Closed hagenw closed 2 months ago
For the preview of tables, it would also be interesting to see if we can profit here if we would store the tables in a different format (e.g. parquet) in the repository. E.g. if it would be possible to not download the whole table, but just stream the first 10 lines from the repo when requested.
Good news, when storing tables as PARQUET files on the backend, we can preview them without the need to download the whole file.
The following example highlights it with a dependency table (as we don't have a real table yet published on the server) from our internal server (copied from https://github.com/audeering/audformat/issues/376#issuecomment-2182711399):
import aiohttp
import fsspec
import pyarrow.parquet as parquet
import audbackend
host = "https://artifactory.audeering.com/artifactory"
auth = audbackend.backend.Artifactory.get_authentication(host)
repository = "data-public-local"
# Prepare fsspec https file-system to communicate with Artifactory
fs = fsspec.filesystem("https", auth=aiohttp.BasicAuth(auth[0], auth[1]))
# Preview dependency table of casual-conversations-v2 dataset
dataset = "casual-conversations-v2"
version = "1.0.0"
url = f"{host}/{repository}/{dataset}/db/{version}/db-{version}.parquet"
file = parquet.ParquetFile(url, filesystem=fs)
first_ten_rows = next(file.iter_batches(batch_size=10))

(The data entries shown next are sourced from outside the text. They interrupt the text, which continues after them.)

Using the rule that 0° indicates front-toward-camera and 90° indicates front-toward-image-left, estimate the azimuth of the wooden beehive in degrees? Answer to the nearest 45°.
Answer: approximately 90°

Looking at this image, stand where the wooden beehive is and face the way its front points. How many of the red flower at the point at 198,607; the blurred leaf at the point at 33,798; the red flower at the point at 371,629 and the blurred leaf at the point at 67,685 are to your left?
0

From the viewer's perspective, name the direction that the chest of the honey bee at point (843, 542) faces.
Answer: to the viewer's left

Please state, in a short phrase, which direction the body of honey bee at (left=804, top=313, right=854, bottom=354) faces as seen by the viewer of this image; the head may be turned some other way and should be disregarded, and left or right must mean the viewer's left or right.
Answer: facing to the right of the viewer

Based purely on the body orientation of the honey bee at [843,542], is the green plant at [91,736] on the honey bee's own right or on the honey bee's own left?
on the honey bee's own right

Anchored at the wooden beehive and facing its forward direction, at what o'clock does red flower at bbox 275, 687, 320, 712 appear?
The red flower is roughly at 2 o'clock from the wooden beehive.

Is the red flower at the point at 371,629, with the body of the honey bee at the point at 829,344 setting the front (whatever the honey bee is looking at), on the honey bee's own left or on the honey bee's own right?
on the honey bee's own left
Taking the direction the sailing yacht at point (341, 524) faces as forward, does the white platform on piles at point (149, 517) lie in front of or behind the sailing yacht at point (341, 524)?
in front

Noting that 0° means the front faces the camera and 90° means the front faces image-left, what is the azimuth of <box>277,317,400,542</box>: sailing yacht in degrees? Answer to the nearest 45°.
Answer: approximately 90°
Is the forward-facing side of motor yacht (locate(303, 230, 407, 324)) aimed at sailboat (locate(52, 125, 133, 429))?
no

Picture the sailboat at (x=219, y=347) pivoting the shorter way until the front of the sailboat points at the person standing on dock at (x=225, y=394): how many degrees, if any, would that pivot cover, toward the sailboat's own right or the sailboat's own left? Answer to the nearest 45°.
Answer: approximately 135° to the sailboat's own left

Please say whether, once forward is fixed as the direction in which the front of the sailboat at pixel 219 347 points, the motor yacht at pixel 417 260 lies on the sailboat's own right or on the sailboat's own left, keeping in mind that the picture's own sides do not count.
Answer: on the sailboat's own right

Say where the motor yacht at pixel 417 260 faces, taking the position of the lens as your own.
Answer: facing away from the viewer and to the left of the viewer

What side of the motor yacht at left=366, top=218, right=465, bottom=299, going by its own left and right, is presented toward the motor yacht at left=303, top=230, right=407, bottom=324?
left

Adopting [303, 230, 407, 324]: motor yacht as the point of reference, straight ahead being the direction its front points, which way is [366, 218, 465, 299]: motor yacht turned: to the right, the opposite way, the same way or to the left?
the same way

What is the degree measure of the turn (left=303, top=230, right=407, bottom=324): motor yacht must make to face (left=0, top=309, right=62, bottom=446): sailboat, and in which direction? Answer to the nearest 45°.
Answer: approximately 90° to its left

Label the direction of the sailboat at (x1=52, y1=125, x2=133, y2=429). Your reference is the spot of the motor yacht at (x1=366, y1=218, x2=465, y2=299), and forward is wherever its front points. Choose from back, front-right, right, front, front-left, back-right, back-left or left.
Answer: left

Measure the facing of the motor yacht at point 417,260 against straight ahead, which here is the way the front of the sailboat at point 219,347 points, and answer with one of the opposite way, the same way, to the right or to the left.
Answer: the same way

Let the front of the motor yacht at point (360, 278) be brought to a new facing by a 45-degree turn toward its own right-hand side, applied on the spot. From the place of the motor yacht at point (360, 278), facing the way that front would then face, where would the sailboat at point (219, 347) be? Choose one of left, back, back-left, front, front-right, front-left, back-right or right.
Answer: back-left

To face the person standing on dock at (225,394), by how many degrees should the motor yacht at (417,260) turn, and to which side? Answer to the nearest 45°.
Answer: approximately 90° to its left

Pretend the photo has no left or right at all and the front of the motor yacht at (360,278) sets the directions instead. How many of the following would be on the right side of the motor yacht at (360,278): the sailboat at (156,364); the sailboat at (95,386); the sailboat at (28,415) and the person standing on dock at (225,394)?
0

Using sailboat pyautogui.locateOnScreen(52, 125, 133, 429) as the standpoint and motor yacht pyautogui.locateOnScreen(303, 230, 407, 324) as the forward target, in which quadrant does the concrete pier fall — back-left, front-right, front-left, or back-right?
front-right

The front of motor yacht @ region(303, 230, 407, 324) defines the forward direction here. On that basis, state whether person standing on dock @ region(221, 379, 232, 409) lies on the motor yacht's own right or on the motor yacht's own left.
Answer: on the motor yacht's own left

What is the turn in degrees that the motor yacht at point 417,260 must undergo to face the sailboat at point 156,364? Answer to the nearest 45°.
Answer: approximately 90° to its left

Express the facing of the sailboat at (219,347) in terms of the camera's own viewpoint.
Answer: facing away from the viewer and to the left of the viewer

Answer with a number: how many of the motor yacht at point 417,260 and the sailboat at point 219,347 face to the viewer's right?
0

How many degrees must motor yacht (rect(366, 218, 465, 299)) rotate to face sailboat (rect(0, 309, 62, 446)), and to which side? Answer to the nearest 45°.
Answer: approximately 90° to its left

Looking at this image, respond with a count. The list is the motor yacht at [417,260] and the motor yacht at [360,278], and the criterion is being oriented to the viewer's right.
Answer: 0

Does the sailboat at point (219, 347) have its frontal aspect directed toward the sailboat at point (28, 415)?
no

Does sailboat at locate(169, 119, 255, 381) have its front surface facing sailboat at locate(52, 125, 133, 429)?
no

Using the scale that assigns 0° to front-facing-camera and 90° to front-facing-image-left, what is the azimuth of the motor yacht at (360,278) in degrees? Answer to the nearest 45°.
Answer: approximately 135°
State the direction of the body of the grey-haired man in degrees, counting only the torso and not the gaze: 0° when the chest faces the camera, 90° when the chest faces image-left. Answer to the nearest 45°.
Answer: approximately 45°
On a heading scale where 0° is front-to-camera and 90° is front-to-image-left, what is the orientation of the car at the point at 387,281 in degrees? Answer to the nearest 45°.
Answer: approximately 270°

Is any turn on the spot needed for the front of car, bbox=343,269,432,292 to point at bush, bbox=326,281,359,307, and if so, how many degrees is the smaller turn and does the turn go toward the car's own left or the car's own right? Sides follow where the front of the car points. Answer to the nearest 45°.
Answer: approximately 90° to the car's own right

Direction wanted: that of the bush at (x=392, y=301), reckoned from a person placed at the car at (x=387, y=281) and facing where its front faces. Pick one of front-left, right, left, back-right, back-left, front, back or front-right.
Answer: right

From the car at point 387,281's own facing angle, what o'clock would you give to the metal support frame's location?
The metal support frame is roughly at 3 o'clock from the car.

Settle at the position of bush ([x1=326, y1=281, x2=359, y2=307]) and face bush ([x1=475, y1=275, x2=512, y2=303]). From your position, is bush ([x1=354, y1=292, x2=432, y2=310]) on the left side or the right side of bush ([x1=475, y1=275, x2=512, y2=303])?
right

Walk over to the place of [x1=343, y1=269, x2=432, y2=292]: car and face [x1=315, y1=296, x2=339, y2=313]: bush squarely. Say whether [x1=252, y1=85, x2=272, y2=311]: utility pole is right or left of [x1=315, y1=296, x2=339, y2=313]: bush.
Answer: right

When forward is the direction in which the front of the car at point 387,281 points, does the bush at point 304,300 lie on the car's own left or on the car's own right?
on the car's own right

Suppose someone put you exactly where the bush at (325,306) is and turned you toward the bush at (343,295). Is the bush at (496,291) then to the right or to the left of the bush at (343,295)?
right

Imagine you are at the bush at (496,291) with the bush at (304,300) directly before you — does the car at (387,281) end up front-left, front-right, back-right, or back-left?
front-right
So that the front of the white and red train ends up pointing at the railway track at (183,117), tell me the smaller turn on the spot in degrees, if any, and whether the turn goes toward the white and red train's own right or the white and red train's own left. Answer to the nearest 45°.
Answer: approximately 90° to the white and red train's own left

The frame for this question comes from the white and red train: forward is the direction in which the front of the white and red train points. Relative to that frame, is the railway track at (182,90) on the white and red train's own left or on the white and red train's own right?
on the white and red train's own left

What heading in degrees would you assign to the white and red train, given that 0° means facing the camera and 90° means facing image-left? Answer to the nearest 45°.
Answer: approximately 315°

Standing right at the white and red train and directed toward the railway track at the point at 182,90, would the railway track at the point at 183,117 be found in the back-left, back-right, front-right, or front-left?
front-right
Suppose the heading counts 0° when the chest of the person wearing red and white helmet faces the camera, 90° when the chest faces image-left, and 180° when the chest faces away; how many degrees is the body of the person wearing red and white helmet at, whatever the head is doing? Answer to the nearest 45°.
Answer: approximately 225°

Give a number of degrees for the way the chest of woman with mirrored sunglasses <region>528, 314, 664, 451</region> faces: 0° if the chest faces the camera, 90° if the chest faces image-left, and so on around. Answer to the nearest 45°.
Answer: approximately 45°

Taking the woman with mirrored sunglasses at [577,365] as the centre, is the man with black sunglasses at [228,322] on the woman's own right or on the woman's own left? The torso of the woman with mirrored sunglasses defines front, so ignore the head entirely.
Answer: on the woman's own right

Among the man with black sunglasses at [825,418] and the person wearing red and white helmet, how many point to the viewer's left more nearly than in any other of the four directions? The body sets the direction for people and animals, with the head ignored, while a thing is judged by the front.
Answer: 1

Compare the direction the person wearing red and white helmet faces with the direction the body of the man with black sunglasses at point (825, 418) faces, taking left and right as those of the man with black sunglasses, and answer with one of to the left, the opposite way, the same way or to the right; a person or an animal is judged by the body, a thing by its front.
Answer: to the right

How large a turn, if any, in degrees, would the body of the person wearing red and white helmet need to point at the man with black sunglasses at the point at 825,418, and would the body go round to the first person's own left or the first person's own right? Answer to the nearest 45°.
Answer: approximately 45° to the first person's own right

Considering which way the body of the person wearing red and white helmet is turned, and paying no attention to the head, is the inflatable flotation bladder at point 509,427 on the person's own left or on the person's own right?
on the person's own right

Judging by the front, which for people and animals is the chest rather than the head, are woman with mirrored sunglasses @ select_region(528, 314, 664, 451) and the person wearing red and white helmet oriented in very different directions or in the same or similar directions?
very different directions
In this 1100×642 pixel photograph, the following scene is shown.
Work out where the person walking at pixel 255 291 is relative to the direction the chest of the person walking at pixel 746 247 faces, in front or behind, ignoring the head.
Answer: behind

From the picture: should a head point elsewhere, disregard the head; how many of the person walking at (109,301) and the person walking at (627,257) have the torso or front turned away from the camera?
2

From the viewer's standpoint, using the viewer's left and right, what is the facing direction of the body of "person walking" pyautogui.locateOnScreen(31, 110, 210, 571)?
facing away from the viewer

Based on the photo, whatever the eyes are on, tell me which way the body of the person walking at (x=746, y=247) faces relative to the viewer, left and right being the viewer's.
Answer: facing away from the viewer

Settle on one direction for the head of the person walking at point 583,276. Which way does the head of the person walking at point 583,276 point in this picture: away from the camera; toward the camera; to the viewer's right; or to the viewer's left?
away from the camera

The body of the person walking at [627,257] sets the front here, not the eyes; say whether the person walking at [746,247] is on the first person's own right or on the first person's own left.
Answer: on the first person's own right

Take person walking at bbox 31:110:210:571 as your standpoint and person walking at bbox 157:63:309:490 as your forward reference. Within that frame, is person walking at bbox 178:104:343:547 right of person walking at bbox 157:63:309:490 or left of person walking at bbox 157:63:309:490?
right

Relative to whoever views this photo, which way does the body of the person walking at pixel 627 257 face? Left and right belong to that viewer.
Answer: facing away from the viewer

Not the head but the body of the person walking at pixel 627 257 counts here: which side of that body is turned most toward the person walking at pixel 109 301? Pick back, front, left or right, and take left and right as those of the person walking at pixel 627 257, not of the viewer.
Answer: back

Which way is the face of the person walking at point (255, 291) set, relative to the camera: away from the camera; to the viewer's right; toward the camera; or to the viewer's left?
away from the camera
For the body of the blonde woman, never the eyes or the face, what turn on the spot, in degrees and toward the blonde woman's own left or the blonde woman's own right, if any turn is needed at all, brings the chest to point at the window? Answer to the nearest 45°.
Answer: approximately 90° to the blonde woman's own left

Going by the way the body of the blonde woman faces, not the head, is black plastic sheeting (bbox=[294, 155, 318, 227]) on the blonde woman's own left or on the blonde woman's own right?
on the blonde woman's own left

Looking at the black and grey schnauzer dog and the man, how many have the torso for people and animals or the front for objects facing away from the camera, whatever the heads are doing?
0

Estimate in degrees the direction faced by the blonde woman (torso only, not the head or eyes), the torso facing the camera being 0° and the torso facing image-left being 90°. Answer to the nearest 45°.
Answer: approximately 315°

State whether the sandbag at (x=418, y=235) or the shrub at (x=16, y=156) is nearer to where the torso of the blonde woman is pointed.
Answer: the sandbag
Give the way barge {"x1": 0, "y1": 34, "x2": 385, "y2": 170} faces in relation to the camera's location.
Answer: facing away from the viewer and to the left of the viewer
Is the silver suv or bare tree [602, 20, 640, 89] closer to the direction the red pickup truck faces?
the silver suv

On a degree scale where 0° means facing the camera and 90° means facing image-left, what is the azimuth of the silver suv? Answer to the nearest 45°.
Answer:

print(first_ten_rows.to_pandas())
which returns
file archive bit_depth channels ... removed sampling_rate type version
0 db.disabilities.csv disabilities 0 0 ... 0 0 0 1.0.0
1 db.files.csv files 0 0 ... 0 0 0 1.0.0
2 db.physical-adornments.csv physical-adornments 0 0 ... 0 0 0 1.0.0
3 db.physical-attributes.csv physical-attributes 0 0 ... 0 0 0 1.0.0
4 db.recording.csv recording 0 0 ... 0 0 0 1.0.0
5 db.skin-tone.csv skin-tone 0 0 ... 0 0 0 1.0.0
6 db.speaker.csv speaker 0 0 ... 0 0 0 1.0.0
7 audio/0000_portuguese_nonscripted_1.wav f76b3d4a-a172-63ee-22f2-fb2255d692ee 16 1 ... 0 48000 1 1.0.0
8 audio/0000_portuguese_nonscripted_2.wav 81db070f-69a1-ab92-a365-ca95ac36c893 16 1 ... 0 48000 1 1.0.0
9 audio/0000_portuguese_nonscripted_3.wav d4572eb1-d458-7717-2145-a7861208b8da 16 1 ... 0 48000 1 1.0.0
[10 rows x 11 columns]
Which means it should now be much easier to integrate a fast table preview feature, at least for tables we store in PARQUET. For the CSV tables it might be slightly more complicated as those are stored inside a ZIP file, and we would need to download the first 10 rows of that file from within the ZIP file. I think it should also be possible, but I don't know how yet.
/cc @ChristianGeng
It might be of interest to allow an interactive preview of tables on the datacard.
E.g. one solution could be to pre-load the first 10 lines for every table and add them to the static web page. Another solution might be to provide an interface for selecting a table to preview, and first 10 lines from the table is only then read (and maybe downloaded) when requested.